Expeditions: A MudRunner Game oyununun performansı hakkında söyleyebileceğim olumsuz bir şey yok. Oyun gayet stabil bir şekilde, 60 FPS olarak çalışıyor ve yükleme ekranları ideal seviyede. Yani, kısa değiller ama en azından uzun da değiller. Ayrıca oyunda ben herhangi bir hata da yaşamadım, yukarıda bahsettiğim doku kaplamalarının yüklenmiyor olması haricinde. Herhangi bir şekilde oyun çökmedi, ilerlememi engelleyen veya basit bir şekilde gözüme batan bir hata yaşamadım. Ayrıca oyunun boyutu da 10 GB civarındaydı ki bu da günümüzde oyunlar neredeyse 200 GB iken muhteşem bir şey. Sadece, kayıt dosyasının 500 MB üstünde olmasına anlam veremedim. Yani, konsolların stok versiyonunda depolama alanı kısıtlıyken, bu bile problem olabiliyor.
Sesler ve müzikler, Expeditions: A MudRunner Game oyununun bir tık gerilediği bir alan ne yazık ki. Öncelikle, oyunda pek de bir seslendirme yok. Keşif görevleri sırasında arada sırada diyaloglar geliyor ki onları da metin olarak okuyorsunuz. Ses efektleri de aynı şekilde karışık. Aracımızın çevreyle etkileşime geçtiği zaman çıkan sesleri kaliteli buldum ama motor sesinden memnun kalamadım; çok yapay geldi benim kulağıma. Müzik cephesi ise herhalde oyunun en az bütçe harcanmış kısmı; ben oyunda herhangi bir müzik çalındığını hatırlamıyorum bile. Yani, müzik var ama bir kulağınızdan giriyor, öbürünüzden çıkıyor.
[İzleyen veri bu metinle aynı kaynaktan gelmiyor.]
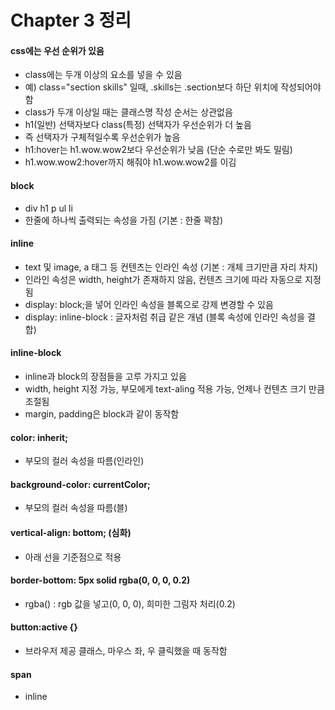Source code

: # Chapter 3 정리

#### css에는 우선 순위가 있음
* class에는 두개 이상의 요소를 넣을 수 있음
* 예) class="section skills" 일때, .skills는 .section보다 하단 위치에 작성되어야 함
* class가 두개 이상일 때는 클래스명 작성 순서는 상관없음
* h1(일반) 선택자보다 class(특정) 선택자가 우선순위가 더 높음
* 즉 선택자가 구체적일수록 우선순위가 높음
* h1:hover는 h1.wow.wow2보다 우선순위가 낮음 (단순 수로만 봐도 밀림)
* h1.wow.wow2:hover까지 해줘야 h1.wow.wow2를 이김


#### block
* div h1 p ul li
* 한줄에 하나씩 출력되는 속성을 가짐 (기본 : 한줄 꽉참)

#### inline
* text 및 image, a 태그 등 컨텐츠는 인라인 속성 (기본 : 개체 크기만큼 자리 차지)
* 인라인 속성은 width, height가 존재하지 않음, 컨텐츠 크기에 따라 자동으로 지정됨
* display: block;을 넣어 인라인 속성을 블록으로 강제 변경할 수 있음
* display: inline-block : 글자처럼 취급 같은 개념 (블록 속성에 인라인 속성을 결합)

#### inline-block
* inline과 block의 장점들을 고루 가지고 있음
* width, height 지정 가능, 부모에게 text-aling 적용 가능, 언제나 컨텐츠 크기 만큼 조절됨
* margin, padding은 block과 같이 동작함

#### color: inherit;
* 부모의 컬러 속성을 따름(인라인)

#### background-color: currentColor;
* 부모의 컬러 속성을 따름(블)

#### vertical-align: bottom; (심화)
* 아래 선을 기준점으로 적용

#### border-bottom: 5px solid rgba(0, 0, 0, 0.2)
* rgba() : rgb 값을 넣고(0, 0, 0), 희미한 그림자 처리(0.2)

#### button:active {}
* 브라우저 제공 클래스, 마우스 좌, 우 클릭했을 때 동작함

#### span
* inline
Bu da keşif tabanlı bir oyun için üzücü olabilir.
Expeditions: A MudRunner Game, SnowRunner gibi başarılı bir video oyunu için ilginç bir devam ürünü. Yani, gerçekçi ve zorlu bir oynanış ile kargo taşırken, temanın değişmesi belki sizin kafanızda çok da büyük bir fark yaratmayacaktır ama bunu oyunu oynamaya başlayınca kesinlikle fark edeceksiniz. MudRunner ve SnowRunner birbirine çok benziyordu ama bu yeni oyun, çok net bir his farkı ortaya koyuyor. Bunu bazı oyuncular sevecektir, bazıları ise ne yazık ki sevmeyecektir. Ben sevmeyen taraftanım ama hala oyunun kalitesini görebiliyorum ve bu yüzden de hakkını verdiğimden emin olabilirsiniz. Eğer siz de bu seriyi seviyorsanız, bu oyuna bir şans verebilirsiniz. Seriye yeniyseniz de ilginç bir deneyim olabilir bu yapıt sizin için.